»»
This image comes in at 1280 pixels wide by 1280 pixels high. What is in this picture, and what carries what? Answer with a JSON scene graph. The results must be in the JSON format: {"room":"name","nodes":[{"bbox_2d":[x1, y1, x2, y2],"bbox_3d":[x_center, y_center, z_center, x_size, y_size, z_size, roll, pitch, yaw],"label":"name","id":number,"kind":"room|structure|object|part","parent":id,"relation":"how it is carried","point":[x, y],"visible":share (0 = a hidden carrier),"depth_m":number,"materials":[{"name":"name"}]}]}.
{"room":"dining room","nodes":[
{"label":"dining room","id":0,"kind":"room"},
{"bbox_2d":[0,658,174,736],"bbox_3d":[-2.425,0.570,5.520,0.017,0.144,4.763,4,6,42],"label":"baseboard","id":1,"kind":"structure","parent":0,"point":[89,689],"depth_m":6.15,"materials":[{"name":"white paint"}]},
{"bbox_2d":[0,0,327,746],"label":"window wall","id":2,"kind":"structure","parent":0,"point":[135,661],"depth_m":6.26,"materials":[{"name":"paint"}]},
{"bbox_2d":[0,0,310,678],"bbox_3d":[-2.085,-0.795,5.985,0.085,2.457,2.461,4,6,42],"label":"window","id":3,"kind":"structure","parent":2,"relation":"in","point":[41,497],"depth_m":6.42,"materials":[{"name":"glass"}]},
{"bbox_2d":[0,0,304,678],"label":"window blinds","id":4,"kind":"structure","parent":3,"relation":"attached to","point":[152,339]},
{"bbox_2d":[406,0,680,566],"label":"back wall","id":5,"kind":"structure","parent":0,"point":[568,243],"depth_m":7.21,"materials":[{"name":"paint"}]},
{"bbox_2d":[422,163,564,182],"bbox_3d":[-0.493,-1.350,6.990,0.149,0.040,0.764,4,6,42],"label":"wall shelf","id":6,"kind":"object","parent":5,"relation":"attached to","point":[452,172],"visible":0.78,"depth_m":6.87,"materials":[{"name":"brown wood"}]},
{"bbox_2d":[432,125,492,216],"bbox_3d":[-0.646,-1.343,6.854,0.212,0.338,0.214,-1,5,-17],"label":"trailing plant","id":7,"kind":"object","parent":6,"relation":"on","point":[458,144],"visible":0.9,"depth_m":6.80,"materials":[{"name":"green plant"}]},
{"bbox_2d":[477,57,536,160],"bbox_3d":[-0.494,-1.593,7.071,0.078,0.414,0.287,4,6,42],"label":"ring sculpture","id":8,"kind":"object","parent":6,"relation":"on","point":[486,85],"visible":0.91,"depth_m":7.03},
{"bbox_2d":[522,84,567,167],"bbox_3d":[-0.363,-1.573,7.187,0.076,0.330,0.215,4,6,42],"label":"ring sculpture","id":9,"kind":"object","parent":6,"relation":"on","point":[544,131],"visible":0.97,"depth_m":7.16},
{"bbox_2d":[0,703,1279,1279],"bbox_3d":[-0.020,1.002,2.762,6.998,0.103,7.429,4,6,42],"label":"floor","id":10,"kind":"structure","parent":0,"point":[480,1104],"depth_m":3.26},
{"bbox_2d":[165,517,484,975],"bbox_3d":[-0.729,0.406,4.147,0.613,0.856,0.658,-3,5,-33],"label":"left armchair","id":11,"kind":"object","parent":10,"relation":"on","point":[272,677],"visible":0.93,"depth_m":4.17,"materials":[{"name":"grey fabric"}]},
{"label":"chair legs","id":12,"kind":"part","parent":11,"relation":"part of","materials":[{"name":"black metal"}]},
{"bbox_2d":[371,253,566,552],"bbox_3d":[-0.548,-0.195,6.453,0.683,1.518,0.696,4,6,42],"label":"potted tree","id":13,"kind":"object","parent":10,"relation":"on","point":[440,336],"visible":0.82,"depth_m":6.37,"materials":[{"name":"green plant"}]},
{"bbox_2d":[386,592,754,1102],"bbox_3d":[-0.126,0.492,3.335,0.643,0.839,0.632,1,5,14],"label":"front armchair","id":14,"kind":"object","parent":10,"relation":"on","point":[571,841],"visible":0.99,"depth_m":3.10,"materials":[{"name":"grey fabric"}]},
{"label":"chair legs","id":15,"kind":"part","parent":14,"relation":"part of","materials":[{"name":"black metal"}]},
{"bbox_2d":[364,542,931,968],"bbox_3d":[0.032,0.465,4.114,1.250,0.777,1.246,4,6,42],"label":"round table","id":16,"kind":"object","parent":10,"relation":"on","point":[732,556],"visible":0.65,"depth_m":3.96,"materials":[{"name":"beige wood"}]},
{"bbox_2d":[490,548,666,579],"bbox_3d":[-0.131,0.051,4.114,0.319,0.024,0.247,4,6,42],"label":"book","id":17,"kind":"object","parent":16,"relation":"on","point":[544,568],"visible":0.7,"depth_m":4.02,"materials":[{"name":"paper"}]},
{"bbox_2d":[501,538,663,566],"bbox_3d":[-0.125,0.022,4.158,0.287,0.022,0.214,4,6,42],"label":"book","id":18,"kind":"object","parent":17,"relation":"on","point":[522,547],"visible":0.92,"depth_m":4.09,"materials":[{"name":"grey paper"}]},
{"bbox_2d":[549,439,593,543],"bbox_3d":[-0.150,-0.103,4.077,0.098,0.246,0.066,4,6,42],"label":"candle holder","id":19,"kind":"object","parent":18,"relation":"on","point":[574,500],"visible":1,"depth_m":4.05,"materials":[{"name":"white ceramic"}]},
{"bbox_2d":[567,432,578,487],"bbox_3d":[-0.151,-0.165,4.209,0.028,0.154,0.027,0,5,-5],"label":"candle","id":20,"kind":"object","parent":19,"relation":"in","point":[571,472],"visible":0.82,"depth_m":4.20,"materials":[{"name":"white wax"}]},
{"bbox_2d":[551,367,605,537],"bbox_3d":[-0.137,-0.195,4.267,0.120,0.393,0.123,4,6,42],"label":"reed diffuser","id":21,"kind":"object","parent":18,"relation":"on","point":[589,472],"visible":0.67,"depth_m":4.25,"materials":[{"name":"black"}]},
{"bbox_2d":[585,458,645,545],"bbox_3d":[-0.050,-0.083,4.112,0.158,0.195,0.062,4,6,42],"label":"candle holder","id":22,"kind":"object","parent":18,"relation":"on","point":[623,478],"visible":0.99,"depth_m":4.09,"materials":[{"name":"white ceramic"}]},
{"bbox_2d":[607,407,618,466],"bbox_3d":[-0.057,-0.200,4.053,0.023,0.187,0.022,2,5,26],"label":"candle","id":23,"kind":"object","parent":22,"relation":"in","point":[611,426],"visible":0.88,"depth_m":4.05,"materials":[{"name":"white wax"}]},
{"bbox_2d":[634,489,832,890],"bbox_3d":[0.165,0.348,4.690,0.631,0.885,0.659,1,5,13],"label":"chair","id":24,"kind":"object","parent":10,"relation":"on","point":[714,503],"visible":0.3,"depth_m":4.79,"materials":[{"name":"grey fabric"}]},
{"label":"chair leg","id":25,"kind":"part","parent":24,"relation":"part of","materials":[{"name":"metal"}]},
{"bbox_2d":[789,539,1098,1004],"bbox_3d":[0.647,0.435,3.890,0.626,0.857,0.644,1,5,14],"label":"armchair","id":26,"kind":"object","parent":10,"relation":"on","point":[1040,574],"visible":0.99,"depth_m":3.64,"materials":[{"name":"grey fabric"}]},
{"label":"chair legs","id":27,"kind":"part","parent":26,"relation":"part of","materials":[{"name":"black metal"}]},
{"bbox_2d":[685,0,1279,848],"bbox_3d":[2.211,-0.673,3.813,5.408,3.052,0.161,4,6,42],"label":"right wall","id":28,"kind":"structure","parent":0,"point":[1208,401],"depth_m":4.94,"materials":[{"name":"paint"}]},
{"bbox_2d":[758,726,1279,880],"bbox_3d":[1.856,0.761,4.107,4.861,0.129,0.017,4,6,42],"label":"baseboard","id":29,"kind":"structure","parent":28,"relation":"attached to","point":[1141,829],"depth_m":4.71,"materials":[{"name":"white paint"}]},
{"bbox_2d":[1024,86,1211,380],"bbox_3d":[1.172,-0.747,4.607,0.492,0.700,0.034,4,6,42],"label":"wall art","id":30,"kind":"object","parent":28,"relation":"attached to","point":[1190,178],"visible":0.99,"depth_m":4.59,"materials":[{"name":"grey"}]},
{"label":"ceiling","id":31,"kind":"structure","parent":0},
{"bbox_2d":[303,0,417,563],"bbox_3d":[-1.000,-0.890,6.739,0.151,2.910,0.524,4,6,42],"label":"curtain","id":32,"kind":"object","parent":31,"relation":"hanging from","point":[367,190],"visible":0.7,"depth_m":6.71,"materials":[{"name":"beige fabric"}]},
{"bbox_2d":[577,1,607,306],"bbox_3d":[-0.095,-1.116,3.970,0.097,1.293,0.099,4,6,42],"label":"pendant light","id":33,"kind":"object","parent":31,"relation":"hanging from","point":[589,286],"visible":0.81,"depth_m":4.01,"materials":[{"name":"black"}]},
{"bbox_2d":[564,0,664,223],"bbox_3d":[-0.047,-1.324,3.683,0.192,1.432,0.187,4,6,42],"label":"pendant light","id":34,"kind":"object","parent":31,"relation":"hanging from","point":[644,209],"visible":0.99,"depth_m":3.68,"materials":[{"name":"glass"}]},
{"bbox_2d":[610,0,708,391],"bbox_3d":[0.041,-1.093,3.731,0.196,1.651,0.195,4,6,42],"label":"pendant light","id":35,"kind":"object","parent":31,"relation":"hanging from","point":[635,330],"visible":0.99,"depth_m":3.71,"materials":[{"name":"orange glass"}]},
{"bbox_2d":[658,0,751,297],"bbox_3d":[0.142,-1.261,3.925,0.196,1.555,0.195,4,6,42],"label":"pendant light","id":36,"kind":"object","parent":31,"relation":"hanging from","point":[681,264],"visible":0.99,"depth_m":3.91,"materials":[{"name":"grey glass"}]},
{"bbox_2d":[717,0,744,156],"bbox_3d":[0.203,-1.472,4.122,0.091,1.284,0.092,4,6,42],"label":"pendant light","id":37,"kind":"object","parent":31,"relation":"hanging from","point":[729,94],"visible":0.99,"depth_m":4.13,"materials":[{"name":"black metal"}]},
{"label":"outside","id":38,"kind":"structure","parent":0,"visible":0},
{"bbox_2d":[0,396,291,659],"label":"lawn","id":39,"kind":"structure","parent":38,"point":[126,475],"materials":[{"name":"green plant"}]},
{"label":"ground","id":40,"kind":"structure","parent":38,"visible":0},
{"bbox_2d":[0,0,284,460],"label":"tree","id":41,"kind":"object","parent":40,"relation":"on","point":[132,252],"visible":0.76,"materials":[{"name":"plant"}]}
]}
««
» Instructions for the task
Copy each line of the data above that holds "metal".

» Answer space
{"label":"chair legs","id":12,"kind":"part","parent":11,"relation":"part of","materials":[{"name":"black metal"}]},
{"label":"chair legs","id":15,"kind":"part","parent":14,"relation":"part of","materials":[{"name":"black metal"}]},
{"label":"chair leg","id":25,"kind":"part","parent":24,"relation":"part of","materials":[{"name":"metal"}]},
{"label":"chair legs","id":27,"kind":"part","parent":26,"relation":"part of","materials":[{"name":"black metal"}]},
{"bbox_2d":[717,0,744,156],"bbox_3d":[0.203,-1.472,4.122,0.091,1.284,0.092,4,6,42],"label":"pendant light","id":37,"kind":"object","parent":31,"relation":"hanging from","point":[729,94],"visible":0.99,"depth_m":4.13,"materials":[{"name":"black metal"}]},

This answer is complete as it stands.